━━━ Изучаемый текст

Но понимаете, я занимался этим в такой момент в американской музыкальной истории, когда это могло сойти с рук. Я как бы основал некую привилегию для определённой клиентуры, которой доставляли удовольствие оказываемые мной услуги. Я не думаю, что в мире MTV, фальшивых шоу с награждениями и колоссального спонсорства, оказываемого производителями напитков разным мега-турам, которые зависят главным образом от сценического освещения, а не от музыкального артистизма - то есть в теперешнем мире - кто-нибудь смог бы делать то, что делал я. и при этом выжить. Это просто невозможно. Потому что когда я начинал, никто не знал, что же, блядь, такое он делает - тогда не было правил. Ты создавал что-то в процессе, и то, что действовало, действовало. И если ты просто продолжал заниматься этим достаточно долго, ты мог остаться в шоу-бизнесе. Я отказывался перестать этим заниматься, и именно поэтому я всё ещё здесь.
Смотреть на теперешнее положение вещей не очень утешительно - если сравнивать с тем, что я слышу о 60-х.

━━━━━━
━━━ Исходный материал

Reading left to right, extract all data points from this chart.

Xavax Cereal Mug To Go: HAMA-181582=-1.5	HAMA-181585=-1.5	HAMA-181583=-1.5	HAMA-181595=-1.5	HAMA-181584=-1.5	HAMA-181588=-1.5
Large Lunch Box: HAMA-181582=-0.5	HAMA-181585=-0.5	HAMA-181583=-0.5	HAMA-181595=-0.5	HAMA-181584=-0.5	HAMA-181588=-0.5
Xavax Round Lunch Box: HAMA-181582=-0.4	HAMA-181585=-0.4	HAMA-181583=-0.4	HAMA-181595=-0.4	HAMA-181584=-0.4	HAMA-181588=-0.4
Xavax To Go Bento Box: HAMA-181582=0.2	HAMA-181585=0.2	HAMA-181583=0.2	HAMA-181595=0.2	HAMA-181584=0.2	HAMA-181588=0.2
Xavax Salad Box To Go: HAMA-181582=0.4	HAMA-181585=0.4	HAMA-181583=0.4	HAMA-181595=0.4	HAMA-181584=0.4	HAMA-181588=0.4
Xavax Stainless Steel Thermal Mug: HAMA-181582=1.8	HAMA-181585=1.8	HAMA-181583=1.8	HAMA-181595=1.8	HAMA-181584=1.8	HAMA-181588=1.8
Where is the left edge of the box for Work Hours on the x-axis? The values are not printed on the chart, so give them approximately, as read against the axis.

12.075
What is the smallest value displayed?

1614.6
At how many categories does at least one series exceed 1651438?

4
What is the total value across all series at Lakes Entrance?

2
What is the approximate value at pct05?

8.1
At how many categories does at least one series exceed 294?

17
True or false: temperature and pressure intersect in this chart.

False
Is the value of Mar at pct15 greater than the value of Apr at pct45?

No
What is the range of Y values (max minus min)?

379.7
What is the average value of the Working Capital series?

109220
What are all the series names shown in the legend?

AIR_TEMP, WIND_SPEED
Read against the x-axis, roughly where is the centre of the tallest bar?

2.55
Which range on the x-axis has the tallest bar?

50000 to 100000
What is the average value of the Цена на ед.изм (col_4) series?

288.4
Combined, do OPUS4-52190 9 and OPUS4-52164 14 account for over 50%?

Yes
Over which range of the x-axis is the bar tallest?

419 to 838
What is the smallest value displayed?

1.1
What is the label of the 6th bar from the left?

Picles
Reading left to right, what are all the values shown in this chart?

━━━━━━

Чем в изучаемом тексте объясняется то, что говорящий всё ещё здесь? Материал никак не связан с изучаемым текстом.

→ Решение
Тем, что говорящий отказывался перестать этим заниматься.